Lawmakers protest Polish president’s anti-LGBTQ views by forming rainbow at his swearing-in

In the U.S., some female lawmakers have used suffragette-inspired white suits and, for the vote on articles of impeachment against President Donald Trump in December, dark, somber outfits to make a political statement. In Poland, however, left-wing members of parliament (MPs) are using bright, bold colors to take a stand.

Thursday saw the second swearing-in of Polish President Andrzej Duda, who was re-elected last month and will serve another five-year term; Aug. 6 also marks the five-year anniversary of Duda first assuming office as president, in 2015. The ceremony in Warsaw comes just two months after the conservative leader caused controversy pledging to bar gay couples from getting married or adopting children. He also opposes the teaching of LGBTQ issues in school, and has said that the LGBTQ community “are not people” but an “ideology” he deems “more destructive” than communism. Just days before being re-elected in a runoff race, Duda, an ally of Poland’s Law and Justice Party (PiS), called for a constitutional amendment formally banning gay couples from adopting children, saying, “I am convinced that, thanks to this, children's safety and concern for the good of children will be ensured to a much greater extent.”

Polish President Andrzej Duda (pictured second from the left, with wife Agata) was confronted by left-wing parliamentarians taking a colorful stand for LGBTQ rights.  (Photo: WOJTEK RADWANSKI/AFP via Getty Images)
Polish President Andrzej Duda (pictured second from the left, with wife Agata) was confronted by left-wing parliamentarians taking a colorful stand for LGBTQ rights. (Photo: WOJTEK RADWANSKI/AFP via Getty Images)
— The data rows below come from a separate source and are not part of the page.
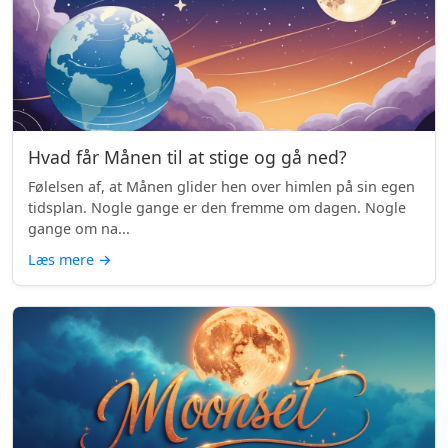
Hvad får Månen til at stige og gå ned?
Følelsen af, at Månen glider hen over himlen på sin egen
tidsplan. Nogle gange er den fremme om dagen. Nogle
gange om na...
Læs mere
→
While Poland has been declared, per a 2020 survey from the International Lesbian, Gay, Bisexual, Trans and Intersex Association (ILGA), the worst country in the European Union for gay rights — indeed, Duda’s more centrist rival also opposed adoption by gay couples — not everyone shares those views. On Thursday, a group of MPs let Duda know exactly how they felt about his homophobic positions by wearing rainbow face masks and outfits representing the colors of the rainbow, defiantly posing outside the Polish parliament building in a show of solidarity for the LGBTQ community and the rainbow pride flag. (While predominantly women, the group included one male MP, Maciej Kopiec, who sported a bright orange blazer over his dark suit.)
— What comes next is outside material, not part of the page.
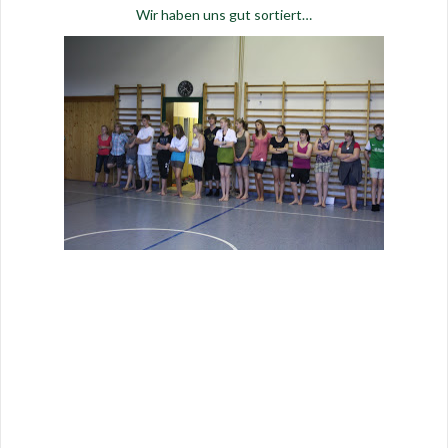
Wir haben uns gut sortiert…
The lawmakers took a sartorial stand against Duda's conservative views on the LGBTQ community. (Photo: WOJTEK RADWANSKI/AFP via Getty Images)
The lawmakers took a sartorial stand against Duda's conservative views on the LGBTQ community. (Photo: WOJTEK RADWANSKI/AFP via Getty Images)
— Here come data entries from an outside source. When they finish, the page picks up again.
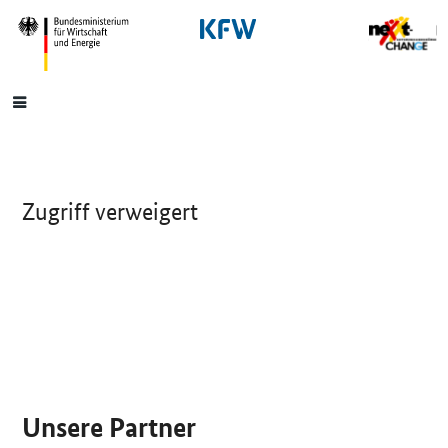
SrOnlyNavigation
Hauptmenü
Zugriff verweigert
SrOnlyServicemenü
Unsere Partner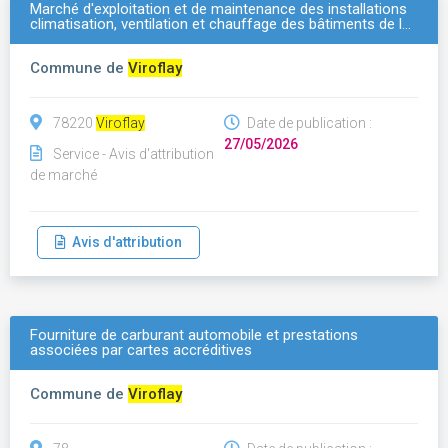
Marché d'exploitation et de maintenance des installations
climatisation, ventilation et chauffage des bâtiments de l…
Commune de
Viroflay
78220
Viroflay
Date de publication :
27/05/2026
Service - Avis d'attribution
de marché
Avis d'attribution
Fourniture de carburant automobile et prestations
associées par cartes accréditives
Commune de
Viroflay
“We wanted to remind President Andrzej Duda that ... in the constitution there is a guarantee of equality for all,” Left MP Anna-Maria Żukowska said, per the New York Times, adding that Duda’s campaign had “dehumanized LGBT people by denying them the right to be people."

The Globe Post reports that MPs decided wearing the bright colors — and posing in a rainbow arrangement, so as not to be cropped out in press images of the event — was a more productive form of protest than boycotting the swearing-in ceremony.

“Instead, we have decided to symbolically demonstrate our solidarity with people who live month by month in an atmosphere of increasing fear and insecurity in their own country,” a statement from the group, who also posed with gay pride flags, reads.

President Duda (pictured on Aug. 3) was re-elected to a second five-year term last month. (Photo: Beata Zawrzel/NurPhoto via Getty Images)
President Duda (pictured on Aug. 3) was re-elected to a second five-year term last month. (Photo: Beata Zawrzel/NurPhoto via Getty Images)

MP Wanda Nowicka, who wore a purple dress for the ceremony, also presented Duda with a letter demanding an end to his discriminatory campaign against LGBTQ people.

Along with Żukowska, Nowicka and Kopiec, the group featured MPs Katarzyna Kretkowska, Monika Falej, Beata Maciejewska, Anita Sowińska, Malgorzata Prokop, Katarzyna Ueberhan, Agnieszka Ewa Dziemianowicz-Bąk and Joanka Scheuring-Wielgus.